Afyon’da Hodgkin’li[1] bir hastam vardı. Geldi, gitti en sonunda komaya girdi. Yalnız mümin bir çocuktu.
Nurbaki’yi Takip et
Çocuğun babası geldi. Fakirdi de… Zengin birinin dükkânında oturuyorduk. “Aman” dedi “Kefen parası! … Çocuk gidiyor! Geceden beri komada!” dedi. Dükkân sahibi de para verdi. Neyse…
İkindiye doğru adam tekrar geldi. “Aman doktor! Bir şey oldu… Olacak iş değil!” dedi. “Bizim oğlan kalktı… Buraya geliyor.” dedi.
Geldi çocuk… Ne kefen bezi ne koması ne ateşi ne karaciğeri ne dalağı… Hiçbir şeyi yok! Güreşe çıkartsan çıkar, o halde. “Ne oldu filan?” ölçtük, biçtik…
“Âmân Ya Resulallah” Çağrısı
İşte, koma halindeyken çok sıkılmış “Âmân Ya Resulallah” demiş… “O anda, böyle geldi, eliyle bir şey yok yavrum merak etme” dedi, diyor.
Biz bunları gözümüzle çok gördük. Sonra… Bir hastam da “Âmân!” dedi. Kırık kemiklerle kalktı abdest aldı.
Yani bunlar mucize… Hikâye falan değil!
Biz imanımızı kaybettiğimiz için bunları hayal görüyoruz da bir kimse de çıkıp demiyor “Yahu ben bunu niye hayal görüyorum? On dört asır evvel oturmayı, yıkanmayı, temizlenmeyi, elektronu atmayı, karaciğerinin sağlığını sağlamayı, hepsini bir insan nasıl verir?” Asıl mucizenin süperi budur!
Hz. Musa asasıyla vurmuş da… Firavun orada kaybolmuş… Bunlar bir şey değil ki! On dört asır evvel, bütün dünya ilminin henüz daha çözemediği kadar güzellikte bir hayat tarzı tanırsa… Bundan daha büyük mucize olmaz ki!
Onun yanında, kırık kemikle kalkması da Hodgkinlinin temelli iyi olması da fasa fiso kalır. Asıl büyük mucize budur!

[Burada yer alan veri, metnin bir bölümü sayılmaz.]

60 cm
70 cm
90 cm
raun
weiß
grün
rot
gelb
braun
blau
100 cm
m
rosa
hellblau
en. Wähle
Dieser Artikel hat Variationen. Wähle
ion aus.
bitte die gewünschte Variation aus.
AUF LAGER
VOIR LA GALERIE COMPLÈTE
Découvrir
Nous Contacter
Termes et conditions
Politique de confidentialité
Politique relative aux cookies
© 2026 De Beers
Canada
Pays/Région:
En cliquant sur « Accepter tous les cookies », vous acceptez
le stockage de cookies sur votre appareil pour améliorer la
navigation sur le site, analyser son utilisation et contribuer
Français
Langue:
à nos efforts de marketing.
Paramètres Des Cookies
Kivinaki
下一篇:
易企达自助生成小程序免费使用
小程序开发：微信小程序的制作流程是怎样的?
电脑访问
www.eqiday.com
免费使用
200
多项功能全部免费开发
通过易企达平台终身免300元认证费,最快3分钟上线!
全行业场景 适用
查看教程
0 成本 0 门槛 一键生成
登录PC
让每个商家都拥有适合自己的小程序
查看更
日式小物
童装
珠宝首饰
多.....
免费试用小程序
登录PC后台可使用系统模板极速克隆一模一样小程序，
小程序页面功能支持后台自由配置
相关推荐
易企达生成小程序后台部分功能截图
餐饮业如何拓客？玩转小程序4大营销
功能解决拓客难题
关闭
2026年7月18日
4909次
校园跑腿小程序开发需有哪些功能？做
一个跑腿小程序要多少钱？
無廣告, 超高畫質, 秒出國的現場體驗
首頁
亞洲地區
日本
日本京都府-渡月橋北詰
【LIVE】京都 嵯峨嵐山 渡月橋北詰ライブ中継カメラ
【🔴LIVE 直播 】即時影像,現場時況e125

En Büyük Mucize: Efendimizin Rahîm Sırrı
Aklın, hayalin, ilmin… Hiçbirisinin olmadığı devirde en güzelini getirip sana öğreten ve hâlâ da sana “Allah!” dedirten Efendimizin Rahîm sırrıdır…
Yine Efendimizin bir ismi de biliyorsunuz… Sıfat-ı İlâhilerin birkaç tanesini Efendimize tecelli ettirmiştir, Allah. Bunlardan bir tanesi de Rahîm sırrıdır. Kuran’ı Kerim’de 114 defa Rahîm kelimesi geçer[2]. Yalnız Esma-ı Hüsna olarak geçer. Allah kendinden bahsederken “Rahîmim” diye bahseder. Bir yerde yalnız “Habibim sen Rahîm bir Resulsun” diye bir âyet-i kerime vardır.[3] Rahîm’in 115’inci defa geçişi, Resulallah Efendimize direkt olarak hitap etmesidir.
Kaynak: Dr. Haluk Nurbaki, Efendimizin istediği iman, Cami Vaazları
Dipnot
- [1] Editör Notu: Hodgkin hastalığı (Hodgkin lenfoma) olarak bilinen bir tıbbi durumu ifade ediyor.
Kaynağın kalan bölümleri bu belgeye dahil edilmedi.